**EXERCISE GOAL**
Exactly as given, write out all the entries again.

**AVAILABLE DATA**
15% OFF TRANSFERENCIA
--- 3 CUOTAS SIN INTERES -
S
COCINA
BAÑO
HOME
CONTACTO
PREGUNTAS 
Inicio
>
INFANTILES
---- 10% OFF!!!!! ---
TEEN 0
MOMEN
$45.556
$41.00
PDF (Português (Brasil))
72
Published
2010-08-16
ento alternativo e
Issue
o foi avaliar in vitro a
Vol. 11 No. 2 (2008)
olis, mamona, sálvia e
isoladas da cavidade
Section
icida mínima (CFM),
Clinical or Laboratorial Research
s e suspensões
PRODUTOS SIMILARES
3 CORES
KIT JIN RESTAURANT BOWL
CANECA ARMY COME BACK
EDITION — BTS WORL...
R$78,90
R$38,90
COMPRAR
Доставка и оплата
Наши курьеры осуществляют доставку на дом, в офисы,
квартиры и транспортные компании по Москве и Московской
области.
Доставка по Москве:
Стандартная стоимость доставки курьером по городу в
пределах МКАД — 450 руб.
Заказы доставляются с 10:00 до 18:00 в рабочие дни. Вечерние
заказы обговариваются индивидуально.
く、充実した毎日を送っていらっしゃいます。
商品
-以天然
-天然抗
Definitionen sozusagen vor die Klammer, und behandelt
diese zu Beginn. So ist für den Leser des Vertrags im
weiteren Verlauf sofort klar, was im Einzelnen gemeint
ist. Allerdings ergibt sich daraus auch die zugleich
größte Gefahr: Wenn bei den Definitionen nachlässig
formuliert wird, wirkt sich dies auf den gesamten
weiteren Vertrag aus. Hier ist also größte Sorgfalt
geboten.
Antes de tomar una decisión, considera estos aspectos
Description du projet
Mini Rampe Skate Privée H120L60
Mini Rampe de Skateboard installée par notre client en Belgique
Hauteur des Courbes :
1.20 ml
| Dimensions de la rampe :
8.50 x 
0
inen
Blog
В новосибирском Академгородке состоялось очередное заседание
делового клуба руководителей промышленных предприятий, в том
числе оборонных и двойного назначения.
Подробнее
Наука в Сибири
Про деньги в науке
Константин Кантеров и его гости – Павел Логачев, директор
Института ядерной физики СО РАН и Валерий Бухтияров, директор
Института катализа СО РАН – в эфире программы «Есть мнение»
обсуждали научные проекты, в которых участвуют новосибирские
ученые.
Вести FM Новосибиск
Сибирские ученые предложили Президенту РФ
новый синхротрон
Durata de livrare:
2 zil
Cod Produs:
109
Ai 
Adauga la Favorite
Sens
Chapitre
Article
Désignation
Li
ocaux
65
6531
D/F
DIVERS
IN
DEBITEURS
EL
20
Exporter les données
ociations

**TASK SOLUTION**
15% OFF TRANSFERENCIA
--- 3 CUOTAS SIN INTERES -
S
COCINA
BAÑO
HOME
CONTACTO
PREGUNTAS 
Inicio
>
INFANTILES
---- 10% OFF!!!!! ---
TEEN 0
MOMEN
$45.556
$41.00
PDF (Português (Brasil))
72
Published
2010-08-16
ento alternativo e
Issue
o foi avaliar in vitro a
Vol. 11 No. 2 (2008)
olis, mamona, sálvia e
isoladas da cavidade
Section
icida mínima (CFM),
Clinical or Laboratorial Research
s e suspensões
PRODUTOS SIMILARES
3 CORES
KIT JIN RESTAURANT BOWL
CANECA ARMY COME BACK
EDITION — BTS WORL...
R$78,90
R$38,90
COMPRAR
Доставка и оплата
Наши курьеры осуществляют доставку на дом, в офисы,
квартиры и транспортные компании по Москве и Московской
области.
Доставка по Москве:
Стандартная стоимость доставки курьером по городу в
пределах МКАД — 450 руб.
Заказы доставляются с 10:00 до 18:00 в рабочие дни. Вечерние
заказы обговариваются индивидуально.
く、充実した毎日を送っていらっしゃいます。
商品
-以天然
-天然抗
Definitionen sozusagen vor die Klammer, und behandelt
diese zu Beginn. So ist für den Leser des Vertrags im
weiteren Verlauf sofort klar, was im Einzelnen gemeint
ist. Allerdings ergibt sich daraus auch die zugleich
größte Gefahr: Wenn bei den Definitionen nachlässig
formuliert wird, wirkt sich dies auf den gesamten
weiteren Vertrag aus. Hier ist also größte Sorgfalt
geboten.
Antes de tomar una decisión, considera estos aspectos
Description du projet
Mini Rampe Skate Privée H120L60
Mini Rampe de Skateboard installée par notre client en Belgique
Hauteur des Courbes :
1.20 ml
| Dimensions de la rampe :
8.50 x 
0
inen
Blog
В новосибирском Академгородке состоялось очередное заседание
делового клуба руководителей промышленных предприятий, в том
числе оборонных и двойного назначения.
Подробнее
Наука в Сибири
Про деньги в науке
Константин Кантеров и его гости – Павел Логачев, директор
Института ядерной физики СО РАН и Валерий Бухтияров, директор
Института катализа СО РАН – в эфире программы «Есть мнение»
обсуждали научные проекты, в которых участвуют новосибирские
ученые.
Вести FM Новосибиск
Сибирские ученые предложили Президенту РФ
новый синхротрон
Durata de livrare:
2 zil
Cod Produs:
109
Ai 
Adauga la Favorite
Sens
Chapitre
Article
Désignation
Li
ocaux
65
6531
D/F
DIVERS
IN
DEBITEURS
EL
20
Exporter les données
ociations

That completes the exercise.